### WRITTEN REQUEST
Pick out every line in the entries below that contains the word "Example", treating uppercase and lowercase as different.

[Stored items]
_ _ _ _ _ _ _
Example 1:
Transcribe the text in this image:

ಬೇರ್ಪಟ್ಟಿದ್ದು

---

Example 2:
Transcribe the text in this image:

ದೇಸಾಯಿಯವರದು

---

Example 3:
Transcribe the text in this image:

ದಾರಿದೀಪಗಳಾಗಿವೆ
_ _ _ _ _ _ _
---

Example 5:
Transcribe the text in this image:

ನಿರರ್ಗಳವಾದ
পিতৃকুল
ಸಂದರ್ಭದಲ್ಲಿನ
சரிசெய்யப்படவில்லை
_ _ _ _ _ _ _
### SOLUTION
Example 1:
Example 2:
Example 3:
Example 5:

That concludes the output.